# Differences in powerflex 40 and 40p



## Noble 32 (Feb 25, 2013)

Hello again
New question time, we currently have a telemacinque heavy duty drive running 2 motors. My boss wants to know if we can achive the same results with a powerflex 40. His specific question was is it heavy duty rated? I did some research and found there is a heavy duty powerflex 40p. Looking at the specs the biggest difference i can see is the overloads other wise it is about the same. 
My question is would we be able to to run these 2 motors on a pf 40 or would we need to get the 40p?


----------



## JRaef (Mar 23, 2009)

Noble 32 said:


> Hello again
> New question time, we currently have a telemacinque heavy duty drive running 2 motors. My boss wants to know if we can achive the same results with a powerflex 40. His specific question was is it heavy duty rated? I did some research and found there is a heavy duty powerflex 40p.

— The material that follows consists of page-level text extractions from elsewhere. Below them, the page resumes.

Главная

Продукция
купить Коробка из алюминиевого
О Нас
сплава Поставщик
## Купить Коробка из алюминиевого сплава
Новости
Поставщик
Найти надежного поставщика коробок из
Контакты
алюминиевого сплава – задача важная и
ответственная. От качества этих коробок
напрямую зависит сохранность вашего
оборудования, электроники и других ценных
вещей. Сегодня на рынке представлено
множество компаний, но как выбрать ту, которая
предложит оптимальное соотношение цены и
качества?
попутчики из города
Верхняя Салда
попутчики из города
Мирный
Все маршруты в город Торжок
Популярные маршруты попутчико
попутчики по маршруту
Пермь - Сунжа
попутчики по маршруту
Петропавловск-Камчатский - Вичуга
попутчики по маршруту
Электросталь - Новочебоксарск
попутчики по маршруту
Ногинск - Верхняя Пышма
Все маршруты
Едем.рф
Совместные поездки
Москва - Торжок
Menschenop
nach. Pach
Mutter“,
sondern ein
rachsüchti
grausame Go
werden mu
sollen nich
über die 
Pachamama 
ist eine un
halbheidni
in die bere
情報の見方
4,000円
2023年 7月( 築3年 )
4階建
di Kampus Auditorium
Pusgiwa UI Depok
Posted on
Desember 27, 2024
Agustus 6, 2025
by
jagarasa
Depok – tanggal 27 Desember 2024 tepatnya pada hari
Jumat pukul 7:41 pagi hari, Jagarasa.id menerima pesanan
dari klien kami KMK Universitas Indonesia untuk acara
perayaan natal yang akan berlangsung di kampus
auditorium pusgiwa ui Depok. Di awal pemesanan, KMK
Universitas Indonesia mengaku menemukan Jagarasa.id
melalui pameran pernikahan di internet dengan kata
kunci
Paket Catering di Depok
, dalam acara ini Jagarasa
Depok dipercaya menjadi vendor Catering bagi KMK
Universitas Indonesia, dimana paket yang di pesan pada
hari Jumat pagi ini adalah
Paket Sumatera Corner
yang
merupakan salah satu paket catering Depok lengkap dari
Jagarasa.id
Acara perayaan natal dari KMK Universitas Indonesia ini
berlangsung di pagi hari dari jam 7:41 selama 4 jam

Looking at the specs the biggest difference i can see is the overloads other wise it is about the same.
> My question is would we be able to to run these 2 motors on a pf 40 or would we need to get the 40p?


It has nothing to do with the 40 vs 40P, the "P" is short for "Precision". The 40P just has added control functionality to do what is called Closed Loop control of the motor torque when in Sensorless Vector Mode so that you get added accuracy and torque stability on things like machine tools and such, plus it provides a safety function called "Safe Torque Off" that the 40 does not. 

But as far as the duty ratings go, the 40 and 40P are identical and they are all Heavy Duty rated. When you run two motors from one drive, you cannot run in Vector Control Mode anyway, so there would be no reason to pay extra for the 40P unless you want or need to use the Safe Torque Off feature. So basically if your Techemechaneca drive had that and you were using it, then get the 40P. If not, then get the 40.


----------



## Noble 32 (Feb 25, 2013)

Ok thank you very much.


----------